If it were in the present tense, you could say he “lays down his sweet head.” But in the past tense lay is the form for lie. I know. It’s a rule that seems rigged just to trip people up. But here, it gets even worse, because the word right after laid is down. There’s a word ending with D followed by a word beginning with D. When you say “laid down,” it’s hard to tell whether that first D is there or not. As a practical matter, both lay and laid sound exactly the same in this context. So you can fudge it when you sing it. Just be careful how you write it.

4. "You Better Watch Out, You Better Not Cry"

The Carol: "Santa Claus Is Coming to Town"

That’s right, Santa Claus is coming to town, so you better watch out. Or is it “you’d better watch out”? Many grammar guides advise that the proper form is “you’d better” because the construction comes from “you had better,” and it doesn’t make sense without the had. The problem is, it doesn’t make much sense with the had either, if you want to do a picky word-by-word breakdown.

Though the had better construction has been a part of English for 1000 years, it came from a distortion of phrases like “him were better that he never were born,” where were was a subjunctive (“it would have been better”) and him (or me, you, us) was in the dative case (“him were better” equals “it would have been better for him”). People started changing the dative to the subject case (“he were better”) and then changed the were to had.

That was all hundreds of years ago. Then, in the 1800s, people started dropping the had. The grammar books of the late 1800s tried mightily to shore up the had (some even making up a rule from nowhere that it should be would, as in “he would better”), but these days the bare form is considered correct, if a bit casual for formal contexts. Clearly, “Santa Claus is Coming to Town” wants nothing to do with fancy formality. So “you better watch out” is the way to go.

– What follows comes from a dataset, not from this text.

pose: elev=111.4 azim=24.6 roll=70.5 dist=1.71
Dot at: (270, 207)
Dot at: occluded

5. "With the Kids Jingle Belling" and "There’ll Be Much Mistletoeing"

The Carol: "It's the Most Wonderful Time of the Year"

There is a lot of verbing going on in “It’s the Most Wonderful Time of the Year.” First, “With the kids jingle belling/And everyone telling you ‘Be of good cheer,'” and then, “There’ll be much mistletoeing/And hearts will be glowing when loved ones are near.” Of course, in a song, concessions to rhythm and rhyme need to be made, and sometimes this involves making up a few words. But the practice of turning nouns into verbs is as old as English itself. Many of our verbs started when someone decided to use a noun to stand for some verbal notion related to that noun. First we had hammer, and from that we made hammering. First we had message, and now we have messaging. Oil, oiling, sled, sledding, battle, battling. The meaning of the verb is built off some context involving the noun, which could be almost anything (pounding with a hammer, sending a message, putting oil on, riding a sled, engaging in a battle). So verbs for “ringing jingle bells” or “kissing under the mistletoe” aren’t so strange at all. At least no more strange than “gifting” or “dialoguing.”

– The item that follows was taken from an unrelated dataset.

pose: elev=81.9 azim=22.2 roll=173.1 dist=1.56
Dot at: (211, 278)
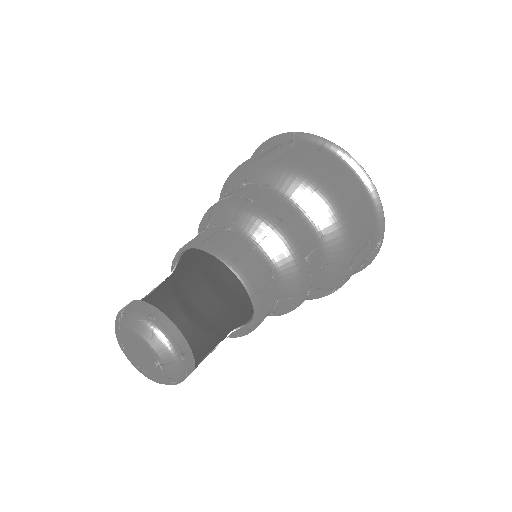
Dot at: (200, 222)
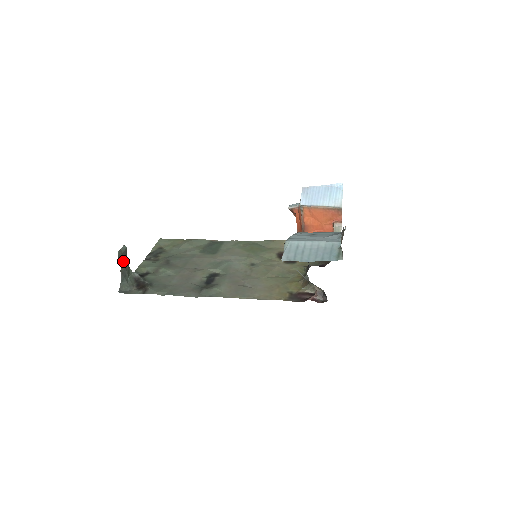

6. "God rest you merry, gentlemen"

The Carol: "God Rest You Merry Gentleman"

Notice the comma placement there? The gentlemen in this phrase are not necessarily taken to be merry already. It’s not “Hey, you! You merry gentlemen! God rest you!” It’s “Hey, you gentlemen over there! May God rest you merry!”

In Shakespeare’s time, rest you merry was a way to express good wishes, to say something like “peace and happiness to you.” Other versions were rest you fair or rest you happy. It came from a sense of rest meaning “be at ease,” which we still use in the phrase rest assured. In “God rest you merry,” you is the object of rest, so when people make the song sound more old-timey by substituting ye for you, they are messing up the original grammar because ye was the subject form.

Actually, that’s not quite true, because even in Shakespeare’s time, ye was sometimes used as the object form. However, if you want to go that way, you should be consistent with your pronouns and sing “God rest ye merry gentlemen/Let nothing ye dismay.” In the second line you is also an object, as in “Let nothing dismay you.”

So rest you merry this season, and enjoy your jingle belling, mistletoeing, and trolling.